SE(b_1) is the standard error of b_1, which is its estimated standard deviation.

Then, we follow the same logic as it is explained above to make a conclusion about b_1.

In the context of market regression model, b_1 not only measures the linear relationship between the stock return and the market return; b_1 is a measure of systematic market risk of the stock. If the p-value(b_1<0.05 and b_1>0, then we can say that the stock return is positively and significantly related to market return.

Another interesting hypothesis test for b_1 is the examine whether b_1 is significantly greater or less than 1 (not zero). If b_1 is significantly greater than 1, then we can say that the stock is significantly riskier than the market. Unfortunately, this hypothesis is NOT tested in the traditional output of the regression model. We need to calculate the corresponding t-Statistic for this test manually.

11.10.2 The 95% confidence interval for each coefficient

Besides the standard error, t-Statistic and p-value, the 95% confidence interval (C.I.) is also calculated for each beta coefficient. The 95% C.I. has a minimum and maximum possible value. The 95% C.I. illustrates how much the beta coefficient can move 95% of the time.

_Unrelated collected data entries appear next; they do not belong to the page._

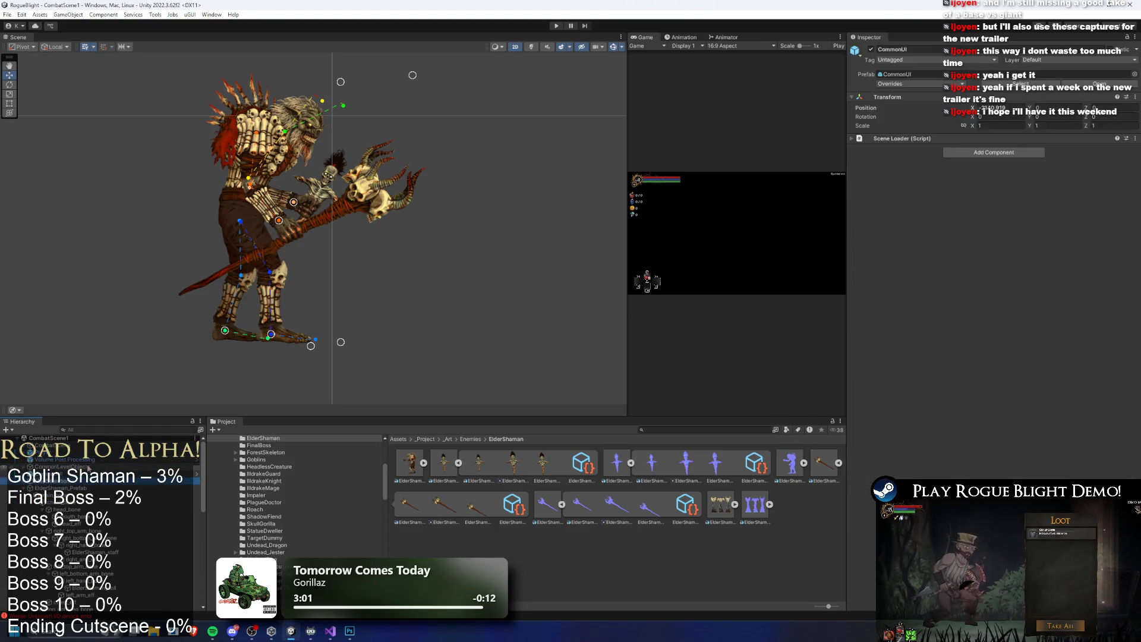
{"action": "key", "text": "Down"}
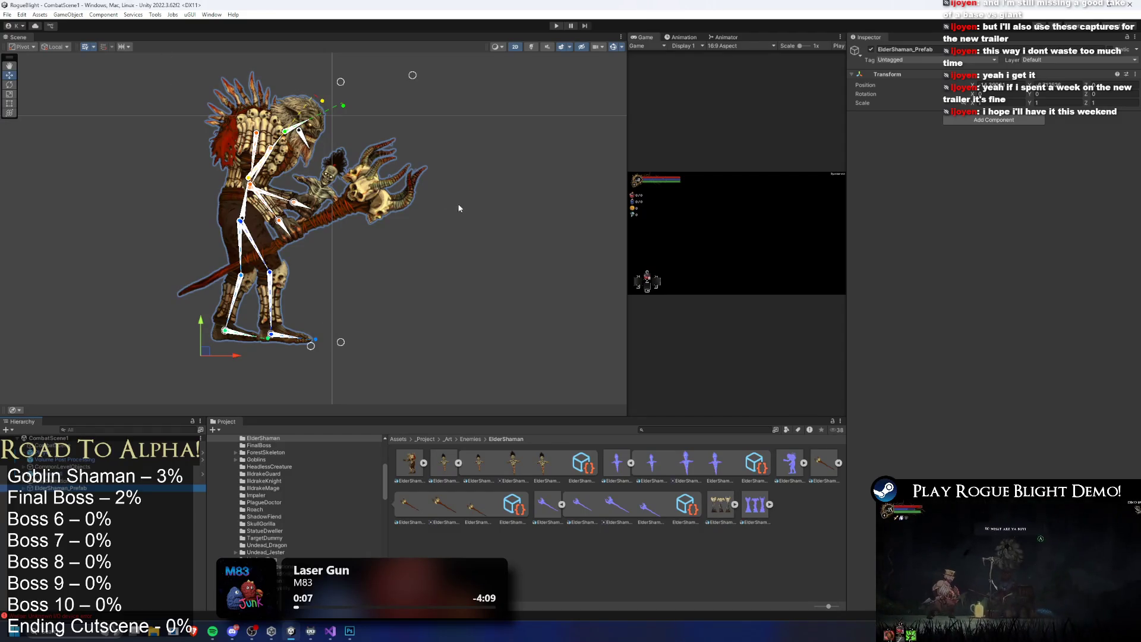
Recentre the Scene view and reselect the Elder Shaman object
{"action": "left_click", "coordinate": [479, 123]}
{"action": "scroll", "coordinate": [336, 166], "scroll_direction": "up", "scroll_amount": 4}
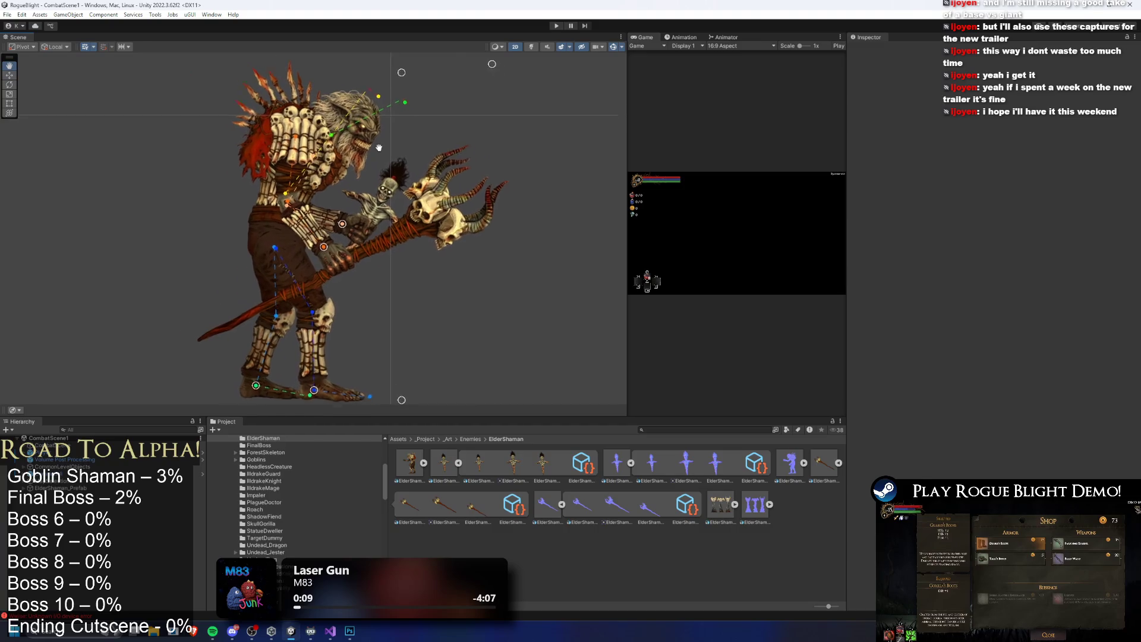
{"action": "left_click_drag", "start_coordinate": [364, 160], "coordinate": [355, 138]}
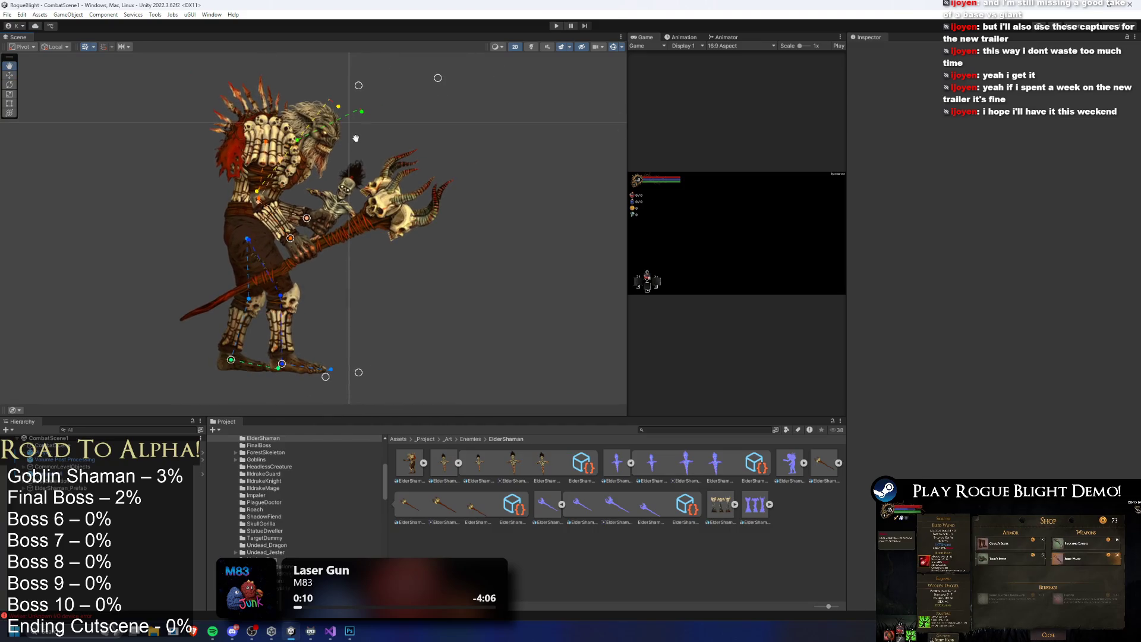
{"action": "left_click", "coordinate": [197, 351]}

An approximate way to estimate the minimum and maximum of this 95% C.I. is just by subtracting and adding 2 standard errors to the beta coefficient. For example, an approximate 95% C.I. for b_0 can be estimated as:

95\%C.I.(b_0)=[b_0 - 2(SE(b_0) .. b_0 + 2(SE(b_0)]

The exact critical value for the 95% is not 2, it depends on the number of observations, but it can go from 1.8 to 2.1. The exact values of the 95%C.I. are automatically calculated when we run the regression model.

The 95% C.I. of a beta coefficient tells us the possible movement of the beta according to its standard error.

We can use the 95% C.I. instead of the t-Statistic or p-value to make the same conclusion for the hypothesis test of the coefficient. If the 95%C.I. does NOT contain the zero, then it means that the beta coefficient is significantly different than zero. An advantage of the 95%C.I. is that we could quickly test the hypothesis that b_1>1 to check whether a stock is significantly riskier; if the 1 is not included in the 95% C.I. and b_1>1, then we can say that the stock is significantly riskier than the market at the 95% confidence level.